**** Source data ****

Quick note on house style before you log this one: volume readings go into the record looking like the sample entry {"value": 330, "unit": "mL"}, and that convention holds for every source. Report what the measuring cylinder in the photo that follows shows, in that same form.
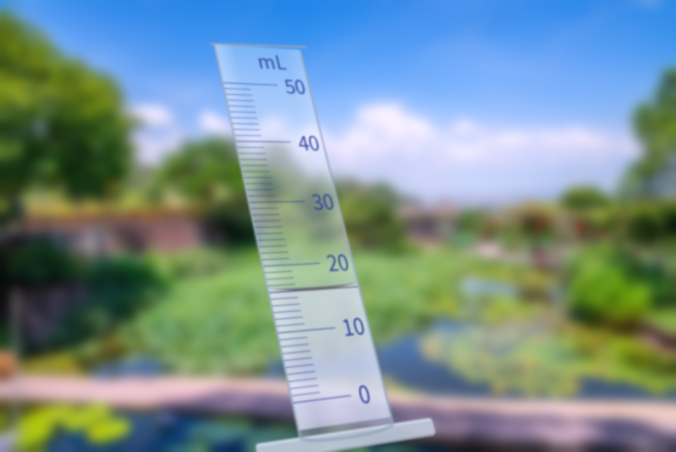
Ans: {"value": 16, "unit": "mL"}
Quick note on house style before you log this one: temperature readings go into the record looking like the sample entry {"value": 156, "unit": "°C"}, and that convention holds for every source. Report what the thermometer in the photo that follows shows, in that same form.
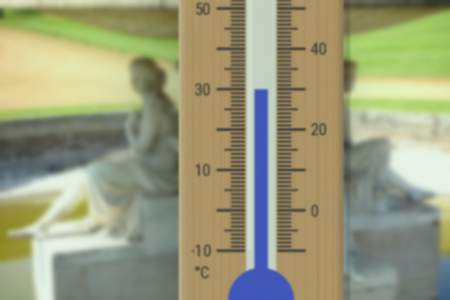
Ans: {"value": 30, "unit": "°C"}
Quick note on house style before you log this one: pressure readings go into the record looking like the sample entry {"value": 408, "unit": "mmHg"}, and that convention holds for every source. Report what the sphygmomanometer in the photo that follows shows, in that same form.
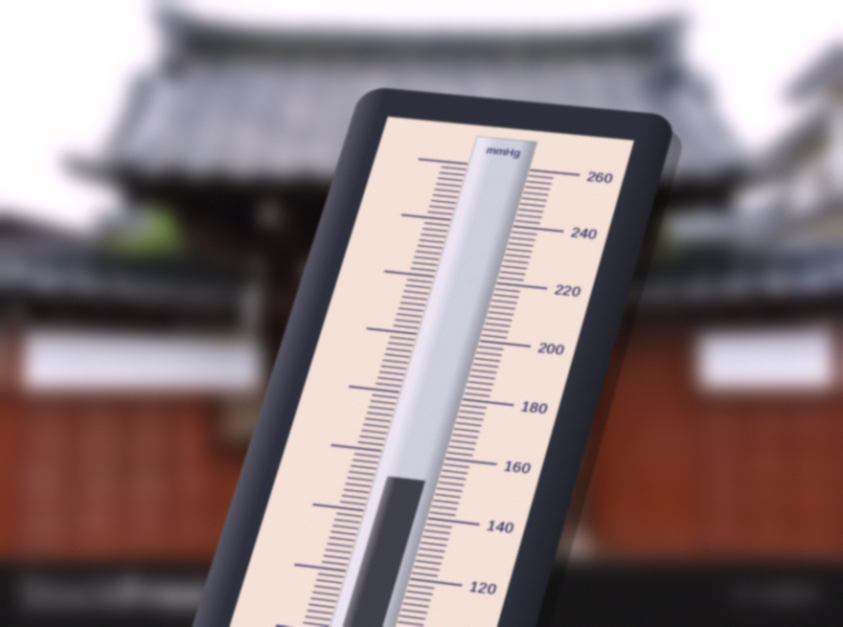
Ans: {"value": 152, "unit": "mmHg"}
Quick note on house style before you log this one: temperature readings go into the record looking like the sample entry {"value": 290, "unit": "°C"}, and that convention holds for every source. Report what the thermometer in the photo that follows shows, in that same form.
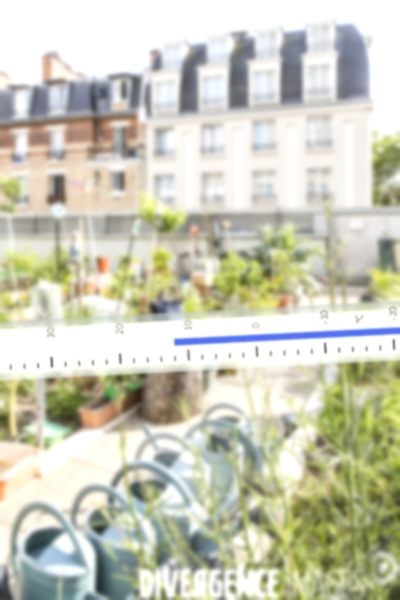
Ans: {"value": 12, "unit": "°C"}
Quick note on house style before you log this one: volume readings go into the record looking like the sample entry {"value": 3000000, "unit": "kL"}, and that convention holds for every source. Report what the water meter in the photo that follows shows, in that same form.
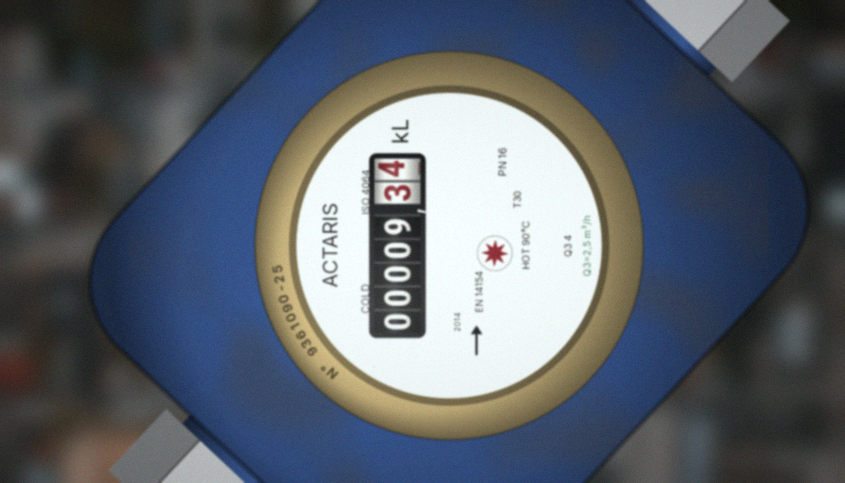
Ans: {"value": 9.34, "unit": "kL"}
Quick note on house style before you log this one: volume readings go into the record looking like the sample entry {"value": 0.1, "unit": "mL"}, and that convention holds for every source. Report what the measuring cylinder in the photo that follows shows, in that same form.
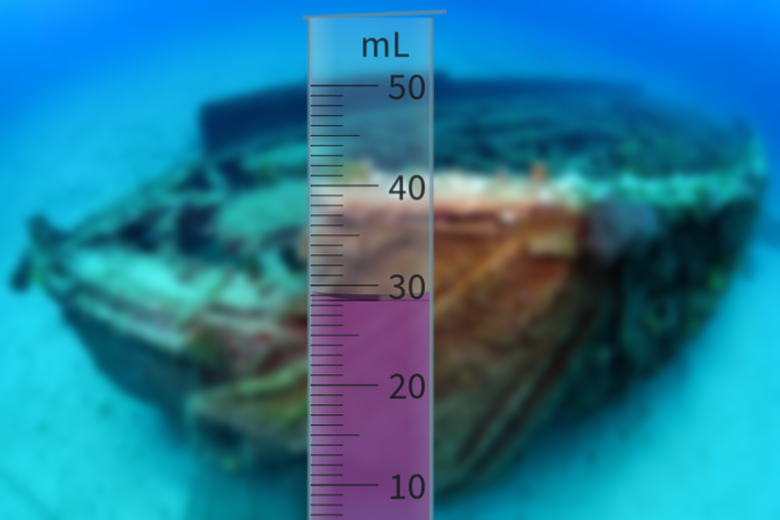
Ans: {"value": 28.5, "unit": "mL"}
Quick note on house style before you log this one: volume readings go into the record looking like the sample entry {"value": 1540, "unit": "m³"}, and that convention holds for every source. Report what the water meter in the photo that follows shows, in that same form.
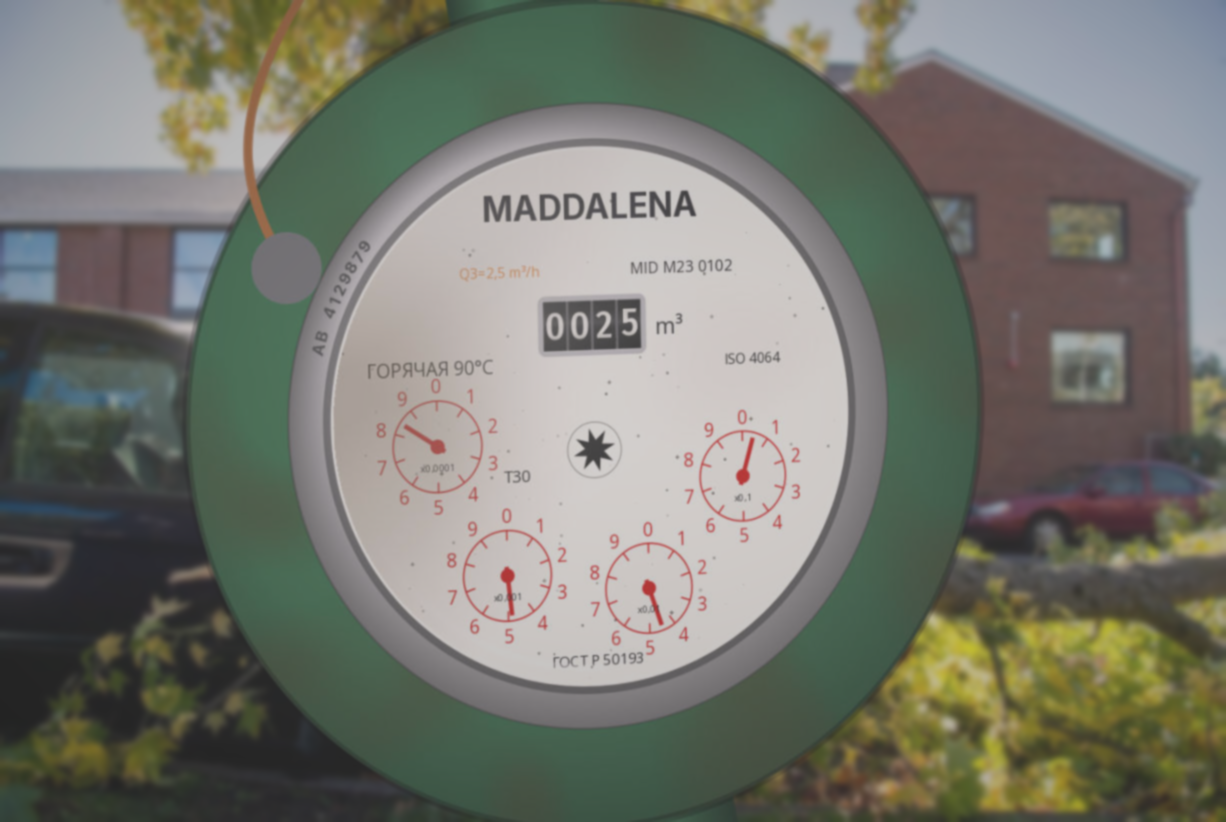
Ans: {"value": 25.0448, "unit": "m³"}
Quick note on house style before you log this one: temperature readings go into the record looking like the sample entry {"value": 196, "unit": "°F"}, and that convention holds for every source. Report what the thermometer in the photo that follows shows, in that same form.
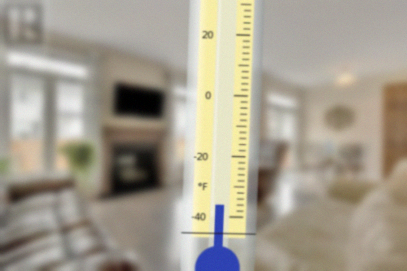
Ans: {"value": -36, "unit": "°F"}
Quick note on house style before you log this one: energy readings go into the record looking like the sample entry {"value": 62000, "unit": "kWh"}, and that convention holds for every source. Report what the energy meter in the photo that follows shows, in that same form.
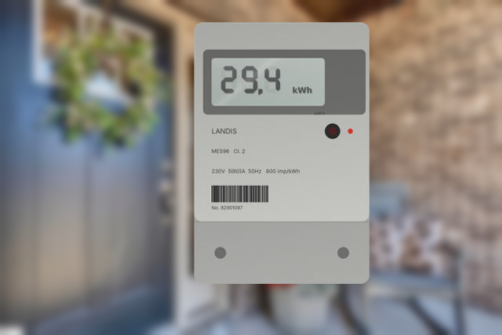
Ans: {"value": 29.4, "unit": "kWh"}
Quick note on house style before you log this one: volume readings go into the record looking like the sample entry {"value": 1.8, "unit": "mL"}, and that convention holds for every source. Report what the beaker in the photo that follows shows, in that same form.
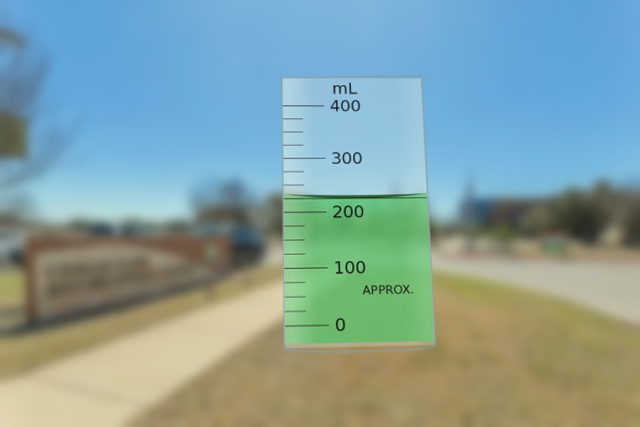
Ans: {"value": 225, "unit": "mL"}
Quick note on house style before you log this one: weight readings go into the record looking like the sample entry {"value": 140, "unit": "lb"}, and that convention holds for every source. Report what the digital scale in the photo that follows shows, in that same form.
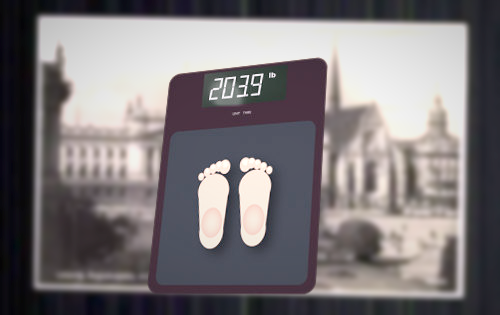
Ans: {"value": 203.9, "unit": "lb"}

****

### Description of the task
Update every item above by replacing "house style" with "record format" wherever it occurs, and change nothing else. Leave the pictures out of your answer.

### Answer space
Quick note on record format before you log this one: volume readings go into the record looking like the sample entry {"value": 330, "unit": "mL"}, and that convention holds for every source. Report what the measuring cylinder in the photo that follows shows, in that same form.
Ans: {"value": 16, "unit": "mL"}
Quick note on record format before you log this one: temperature readings go into the record looking like the sample entry {"value": 156, "unit": "°C"}, and that convention holds for every source. Report what the thermometer in the photo that follows shows, in that same form.
Ans: {"value": 30, "unit": "°C"}
Quick note on record format before you log this one: pressure readings go into the record looking like the sample entry {"value": 408, "unit": "mmHg"}, and that convention holds for every source. Report what the sphygmomanometer in the photo that follows shows, in that same form.
Ans: {"value": 152, "unit": "mmHg"}
Quick note on record format before you log this one: temperature readings go into the record looking like the sample entry {"value": 290, "unit": "°C"}, and that convention holds for every source. Report what the thermometer in the photo that follows shows, in that same form.
Ans: {"value": 12, "unit": "°C"}
Quick note on record format before you log this one: volume readings go into the record looking like the sample entry {"value": 3000000, "unit": "kL"}, and that convention holds for every source. Report what the water meter in the photo that follows shows, in that same form.
Ans: {"value": 9.34, "unit": "kL"}
Quick note on record format before you log this one: volume readings go into the record looking like the sample entry {"value": 0.1, "unit": "mL"}, and that convention holds for every source. Report what the measuring cylinder in the photo that follows shows, in that same form.
Ans: {"value": 28.5, "unit": "mL"}
Quick note on record format before you log this one: volume readings go into the record looking like the sample entry {"value": 1540, "unit": "m³"}, and that convention holds for every source. Report what the water meter in the photo that follows shows, in that same form.
Ans: {"value": 25.0448, "unit": "m³"}
Quick note on record format before you log this one: temperature readings go into the record looking like the sample entry {"value": 196, "unit": "°F"}, and that convention holds for every source. Report what the thermometer in the photo that follows shows, in that same form.
Ans: {"value": -36, "unit": "°F"}
Quick note on record format before you log this one: energy readings go into the record looking like the sample entry {"value": 62000, "unit": "kWh"}, and that convention holds for every source. Report what the energy meter in the photo that follows shows, in that same form.
Ans: {"value": 29.4, "unit": "kWh"}
Quick note on record format before you log this one: volume readings go into the record looking like the sample entry {"value": 1.8, "unit": "mL"}, and that convention holds for every source. Report what the beaker in the photo that follows shows, in that same form.
Ans: {"value": 225, "unit": "mL"}
Quick note on record format before you log this one: weight readings go into the record looking like the sample entry {"value": 140, "unit": "lb"}, and that convention holds for every source. Report what the digital scale in the photo that follows shows, in that same form.
Ans: {"value": 203.9, "unit": "lb"}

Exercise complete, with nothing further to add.